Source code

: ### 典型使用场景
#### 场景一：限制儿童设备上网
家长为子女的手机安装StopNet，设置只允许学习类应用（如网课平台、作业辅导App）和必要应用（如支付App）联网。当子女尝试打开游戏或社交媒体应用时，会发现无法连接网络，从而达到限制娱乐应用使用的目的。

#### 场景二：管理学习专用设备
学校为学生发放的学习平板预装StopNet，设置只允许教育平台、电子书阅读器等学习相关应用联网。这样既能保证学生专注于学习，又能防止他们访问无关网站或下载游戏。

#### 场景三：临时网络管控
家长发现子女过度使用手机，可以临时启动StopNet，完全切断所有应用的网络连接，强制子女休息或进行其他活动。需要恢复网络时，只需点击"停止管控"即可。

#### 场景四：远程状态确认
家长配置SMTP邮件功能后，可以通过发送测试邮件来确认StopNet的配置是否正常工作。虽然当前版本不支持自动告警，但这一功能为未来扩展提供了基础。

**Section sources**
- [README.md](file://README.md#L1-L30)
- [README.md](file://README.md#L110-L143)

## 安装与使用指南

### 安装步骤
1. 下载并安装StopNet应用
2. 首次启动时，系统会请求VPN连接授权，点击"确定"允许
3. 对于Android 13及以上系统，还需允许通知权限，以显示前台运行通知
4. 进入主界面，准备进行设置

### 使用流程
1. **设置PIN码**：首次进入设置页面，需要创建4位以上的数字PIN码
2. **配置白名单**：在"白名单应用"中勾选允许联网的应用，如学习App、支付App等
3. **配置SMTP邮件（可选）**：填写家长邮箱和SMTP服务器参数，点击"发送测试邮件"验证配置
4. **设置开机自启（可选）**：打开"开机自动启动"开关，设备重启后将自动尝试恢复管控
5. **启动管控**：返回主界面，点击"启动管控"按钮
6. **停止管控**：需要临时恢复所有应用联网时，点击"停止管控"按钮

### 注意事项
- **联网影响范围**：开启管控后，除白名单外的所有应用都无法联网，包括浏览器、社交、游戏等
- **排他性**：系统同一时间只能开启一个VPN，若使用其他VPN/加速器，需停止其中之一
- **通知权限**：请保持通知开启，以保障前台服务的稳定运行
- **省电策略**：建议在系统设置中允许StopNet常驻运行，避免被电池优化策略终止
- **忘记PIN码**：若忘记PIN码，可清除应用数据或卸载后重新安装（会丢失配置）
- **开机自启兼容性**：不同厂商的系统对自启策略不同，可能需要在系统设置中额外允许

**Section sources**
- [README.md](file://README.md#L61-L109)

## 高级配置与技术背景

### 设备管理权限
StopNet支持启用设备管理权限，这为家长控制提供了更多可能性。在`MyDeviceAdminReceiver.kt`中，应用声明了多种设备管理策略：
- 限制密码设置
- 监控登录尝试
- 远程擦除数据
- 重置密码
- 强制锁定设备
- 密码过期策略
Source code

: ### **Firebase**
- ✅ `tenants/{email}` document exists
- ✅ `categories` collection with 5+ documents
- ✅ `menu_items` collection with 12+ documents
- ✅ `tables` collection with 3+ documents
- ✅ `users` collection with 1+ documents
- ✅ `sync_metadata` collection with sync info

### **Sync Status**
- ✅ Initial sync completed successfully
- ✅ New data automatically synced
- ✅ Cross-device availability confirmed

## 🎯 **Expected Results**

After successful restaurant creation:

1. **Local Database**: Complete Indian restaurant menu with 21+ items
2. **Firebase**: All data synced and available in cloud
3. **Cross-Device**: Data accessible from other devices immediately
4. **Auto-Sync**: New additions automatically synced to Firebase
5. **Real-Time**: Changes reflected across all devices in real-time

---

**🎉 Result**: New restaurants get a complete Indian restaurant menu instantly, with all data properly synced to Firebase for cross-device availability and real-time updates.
• • •
### WHAT IS BEING ASKED
Pick out every row above that contains the string "automatically" and copy each one. Case counts.

### EXERCISE SOLUTION
- ✅ New data automatically synced
4. **Auto-Sync**: New additions automatically synced to Firebase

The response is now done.